Nevertheless, stability, noise and sensibility of the signals can be affected by different reasons; motion and long term acquisition of the signal are two of the most significant.
One of the physiological signals most affected by the different types of noise, as electrode contact noise or movement noise is the Electrocardiogram (ECG) signals. ECG is a long term analysis and to acquire a good signal it is crucial that the signal's parameters are stables.
As the ECG is a long term analysis, a garment that include an ECG sensor is essential to monitor this type of physiological signals in the daily live.
It is known in the state of the art, garments with sensors integrated in the textile. The sensor to be integrated in a garment must be a system minimal invasive, flexible, conformable to the human body including in movement, comfortable and resistant to repeated washing.
The current state of the art in textile sensors presents different drawbacks:    i) Low adhesion to skin. Each relative motion between skin and electrode causes alterations in the signal. This limitation is very significant in the context of use of electrodes during physical activity.    ii) Signal alterations. These are produced by the movement of the conductive fibers and the presence of wrinkles.    iii) Decrease of the signal quality with time. In some sensors to ensure the skin contact, liquids such as water or grease can be used between the contact layer and the skin. In dry environments it is not possible to remain the skin moisture level constant and the electric conductivity of the contact layer decreases.
The patent application EP1361819, which applicant was Polar Electro, OY., describes a sensor which comprises a contact layer including conductive fibers, and a moisture layer for retaining moisture on the top of the contact layer. The moisture layer retains secretory products from the skin, such as moisture and electrolytes.
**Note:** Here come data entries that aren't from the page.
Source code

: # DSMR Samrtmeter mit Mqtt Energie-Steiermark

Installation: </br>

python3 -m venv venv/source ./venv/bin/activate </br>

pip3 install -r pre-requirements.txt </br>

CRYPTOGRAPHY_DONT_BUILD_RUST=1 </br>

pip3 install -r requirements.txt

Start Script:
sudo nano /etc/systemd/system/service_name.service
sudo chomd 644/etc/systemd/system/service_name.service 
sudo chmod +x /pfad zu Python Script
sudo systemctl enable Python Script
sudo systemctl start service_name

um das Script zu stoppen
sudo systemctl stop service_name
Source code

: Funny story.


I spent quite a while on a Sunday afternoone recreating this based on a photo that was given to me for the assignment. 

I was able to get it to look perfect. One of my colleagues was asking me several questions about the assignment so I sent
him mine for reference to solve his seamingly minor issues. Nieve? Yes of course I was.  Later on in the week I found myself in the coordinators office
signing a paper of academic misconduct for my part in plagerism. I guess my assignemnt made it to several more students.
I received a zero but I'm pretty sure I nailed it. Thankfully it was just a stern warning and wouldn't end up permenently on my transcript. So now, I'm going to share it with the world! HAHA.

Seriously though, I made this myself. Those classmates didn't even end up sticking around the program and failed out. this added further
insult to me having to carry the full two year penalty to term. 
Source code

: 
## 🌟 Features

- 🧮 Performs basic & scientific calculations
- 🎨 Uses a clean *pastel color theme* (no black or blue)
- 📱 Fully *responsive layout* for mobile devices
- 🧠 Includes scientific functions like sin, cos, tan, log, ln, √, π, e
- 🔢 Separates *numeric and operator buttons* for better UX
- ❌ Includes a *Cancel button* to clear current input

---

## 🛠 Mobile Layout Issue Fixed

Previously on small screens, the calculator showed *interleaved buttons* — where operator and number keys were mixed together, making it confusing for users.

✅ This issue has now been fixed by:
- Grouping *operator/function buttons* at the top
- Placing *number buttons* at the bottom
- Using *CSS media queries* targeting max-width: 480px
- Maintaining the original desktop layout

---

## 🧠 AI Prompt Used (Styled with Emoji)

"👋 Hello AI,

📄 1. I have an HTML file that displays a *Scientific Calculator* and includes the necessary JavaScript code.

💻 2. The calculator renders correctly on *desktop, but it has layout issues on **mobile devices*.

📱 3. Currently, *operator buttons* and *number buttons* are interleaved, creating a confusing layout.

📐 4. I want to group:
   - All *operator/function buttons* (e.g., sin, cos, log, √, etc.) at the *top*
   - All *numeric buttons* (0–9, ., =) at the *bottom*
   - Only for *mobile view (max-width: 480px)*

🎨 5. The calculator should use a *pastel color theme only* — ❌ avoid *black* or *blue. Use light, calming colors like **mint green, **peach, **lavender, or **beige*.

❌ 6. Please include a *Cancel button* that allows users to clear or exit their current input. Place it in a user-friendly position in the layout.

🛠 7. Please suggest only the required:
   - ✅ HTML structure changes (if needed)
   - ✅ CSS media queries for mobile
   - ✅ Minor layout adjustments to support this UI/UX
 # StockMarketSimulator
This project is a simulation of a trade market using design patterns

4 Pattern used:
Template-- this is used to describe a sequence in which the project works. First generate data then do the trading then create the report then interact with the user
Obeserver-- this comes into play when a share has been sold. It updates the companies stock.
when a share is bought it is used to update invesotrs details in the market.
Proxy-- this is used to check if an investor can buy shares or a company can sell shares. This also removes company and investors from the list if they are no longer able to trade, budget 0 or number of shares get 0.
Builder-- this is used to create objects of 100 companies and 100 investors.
This enhances the contact between the skin and the contact layer and increases the electric conductivity of the contact layer, but the comfortable of the garment is minor as the humidity in the skin and inside the garment is increased.
The patent application EP2072009 describes a garment comprising at least one electrocardiogram sensor integrated into the garment comprising an electrode on the inside of the garment and arranged to contact a user's skin; and a resilient compressible filler provided between the garment and the electrode. The resilient compressible filler holds the electrode in place when the garment moves. The resilient compressible filler could be uncomfortable for the user.
The patent application US20100234715 describes a garment for measuring physiological signals. The garment including an electrode sensor coupled to an inner surface of a garment to make contact with the skin for detecting physiological signals; a signal connection line connected to the electrode sensor, a snap and a measurement unit. The electrode sensor unit is coupled to a desired portion of a garment using a coupling adhesive member which is may have opened frame shape for attaching edges of the electrode sensor to the garment. An anti slipping adhesive tape (member) may be formed along the border of the electrode sensor and the coupling adhesive member.
Thus, from what is known in the art, it is derived that the development of a sensor and a garment comprising the sensor which allow recording physiological signals, especially in movement, with improved adhesion properties but avoiding adhesive elements which produce skin irritations and with flexibility properties, is still of great interest.